◆ **PROBLEM DETAILS**
Retype all the records below exactly as they are, with no image carried over.

[DATA FOR PROCESSING Boundary: Start]

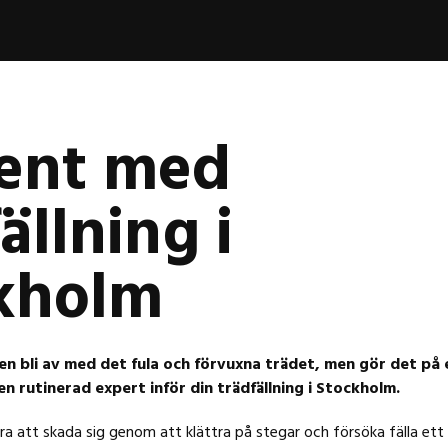
rent med
ällning i
kholm
gen bli av med det fula och förvuxna trädet, men gör det på 
 en rutinerad expert inför din trädfällning i Stockholm.
ra att skada sig genom att klättra på stegar och försöka fälla ett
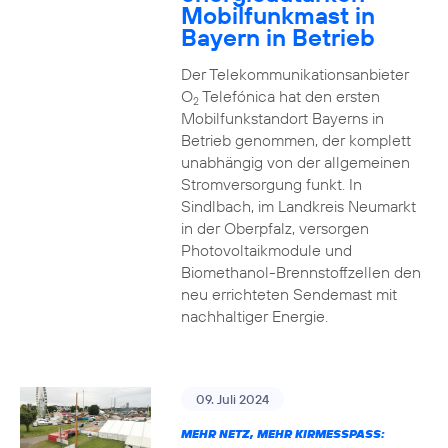
Mobilfunkmast in
Bayern in Betrieb
Der Telekommunikationsanbieter
O
Telefónica hat den ersten
2
Mobilfunkstandort Bayerns in
Betrieb genommen, der komplett
unabhängig von der allgemeinen
Stromversorgung funkt. In
Sindlbach, im Landkreis Neumarkt
in der Oberpfalz, versorgen
Photovoltaikmodule und
Biomethanol-Brennstoffzellen den
neu errichteten Sendemast mit
nachhaltiger Energie.
09. Juli 2024
MEHR NETZ, MEHR KIRMESSPASS:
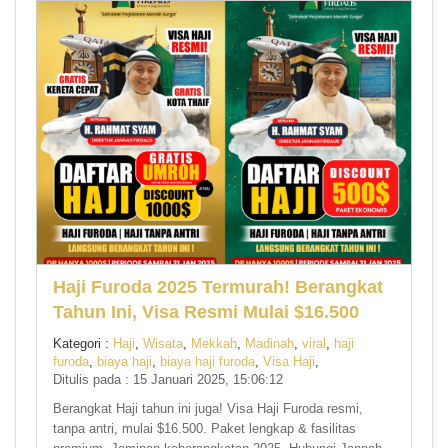
Haji Furoda 2025 Termurah! Berangkat
Tahun Ini, Visa Resmi Mulai $16.500
Kategori :
Haji
,
Wisata
,
Mekkah
,
Madinah
,
viral
,
haji
furoda
,
biaya haji
,
biaya haji furoda
,
Visa Haji
,
Ditulis pada : 15 Januari 2025, 15:06:12
Berangkat Haji tahun ini juga! Visa Haji Furoda resmi,
tanpa antri, mulai $16.500. Paket lengkap & fasilitas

[DATA FOR PROCESSING Boundary: End]

◆ **ANSWER SECTION**
rent med
ällning i
kholm
gen bli av med det fula och förvuxna trädet, men gör det på 
 en rutinerad expert inför din trädfällning i Stockholm.
ra att skada sig genom att klättra på stegar och försöka fälla ett
Mobilfunkmast in
Bayern in Betrieb
Der Telekommunikationsanbieter
O
Telefónica hat den ersten
2
Mobilfunkstandort Bayerns in
Betrieb genommen, der komplett
unabhängig von der allgemeinen
Stromversorgung funkt. In
Sindlbach, im Landkreis Neumarkt
in der Oberpfalz, versorgen
Photovoltaikmodule und
Biomethanol-Brennstoffzellen den
neu errichteten Sendemast mit
nachhaltiger Energie.
09. Juli 2024
MEHR NETZ, MEHR KIRMESSPASS:
Haji Furoda 2025 Termurah! Berangkat
Tahun Ini, Visa Resmi Mulai $16.500
Kategori :
Haji
,
Wisata
,
Mekkah
,
Madinah
,
viral
,
haji
furoda
,
biaya haji
,
biaya haji furoda
,
Visa Haji
,
Ditulis pada : 15 Januari 2025, 15:06:12
Berangkat Haji tahun ini juga! Visa Haji Furoda resmi,
tanpa antri, mulai $16.500. Paket lengkap & fasilitas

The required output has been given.